(Provided records)
===
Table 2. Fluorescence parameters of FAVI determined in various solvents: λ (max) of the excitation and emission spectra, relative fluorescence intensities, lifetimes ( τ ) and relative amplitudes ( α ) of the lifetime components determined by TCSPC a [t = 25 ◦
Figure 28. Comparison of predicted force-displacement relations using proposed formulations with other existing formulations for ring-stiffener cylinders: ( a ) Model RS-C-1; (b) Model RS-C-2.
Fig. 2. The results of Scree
===
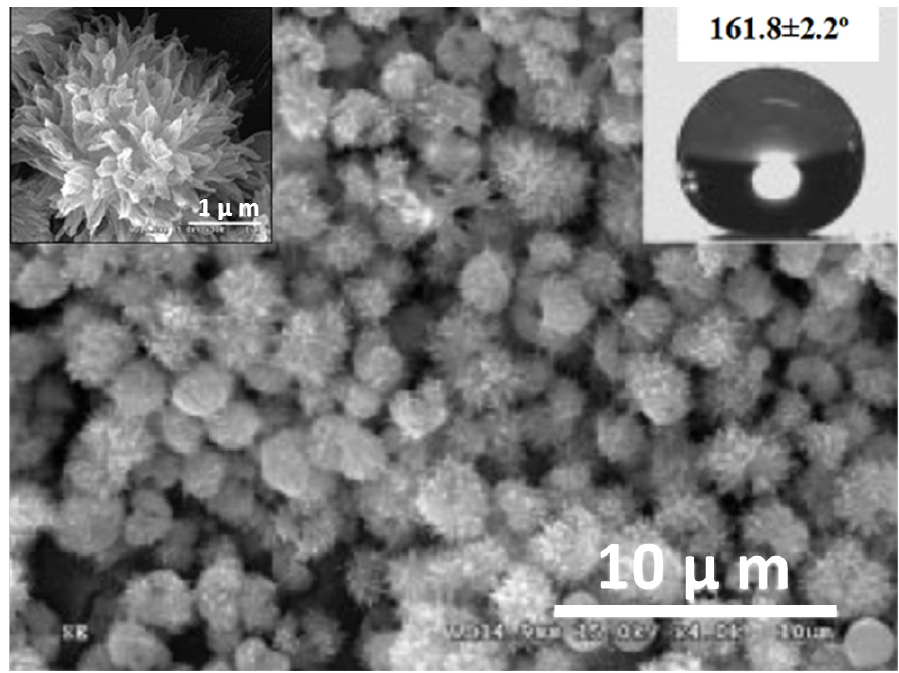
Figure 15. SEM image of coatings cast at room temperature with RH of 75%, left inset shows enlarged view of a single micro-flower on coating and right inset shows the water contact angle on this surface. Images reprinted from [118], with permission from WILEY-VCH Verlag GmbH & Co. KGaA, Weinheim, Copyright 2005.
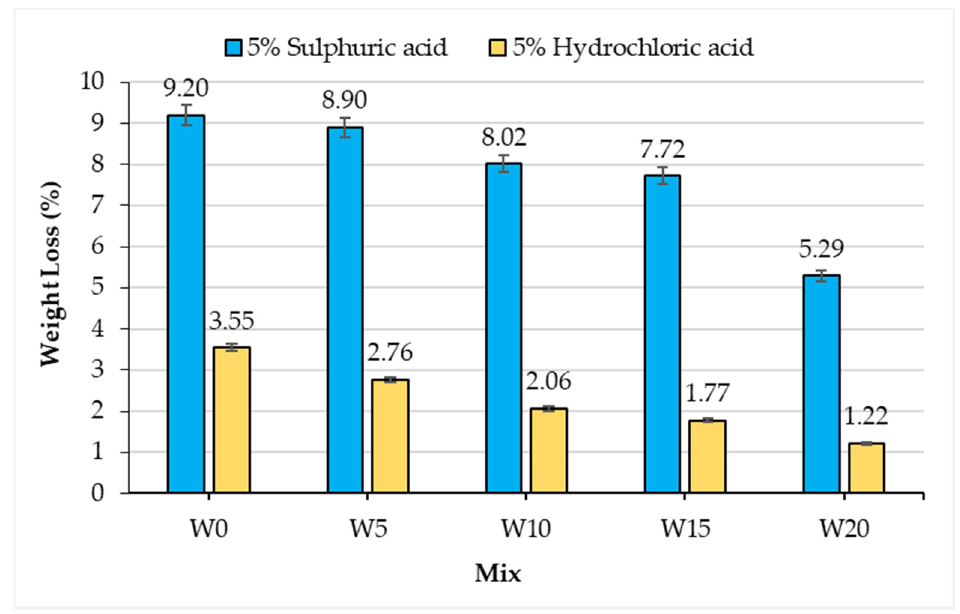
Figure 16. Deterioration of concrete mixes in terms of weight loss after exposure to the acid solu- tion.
===
(Assignment) Search the data above for the string "Figure" and return every line that has it.

(Output)
Figure 28. Comparison of predicted force-displacement relations using proposed formulations with other existing formulations for ring-stiffener cylinders: ( a ) Model RS-C-1; (b) Model RS-C-2.
Figure 15. SEM image of coatings cast at room temperature with RH of 75%, left inset shows enlarged view of a single micro-flower on coating and right inset shows the water contact angle on this surface. Images reprinted from [118], with permission from WILEY-VCH Verlag GmbH & Co. KGaA, Weinheim, Copyright 2005.
Figure 16. Deterioration of concrete mixes in terms of weight loss after exposure to the acid solu- tion.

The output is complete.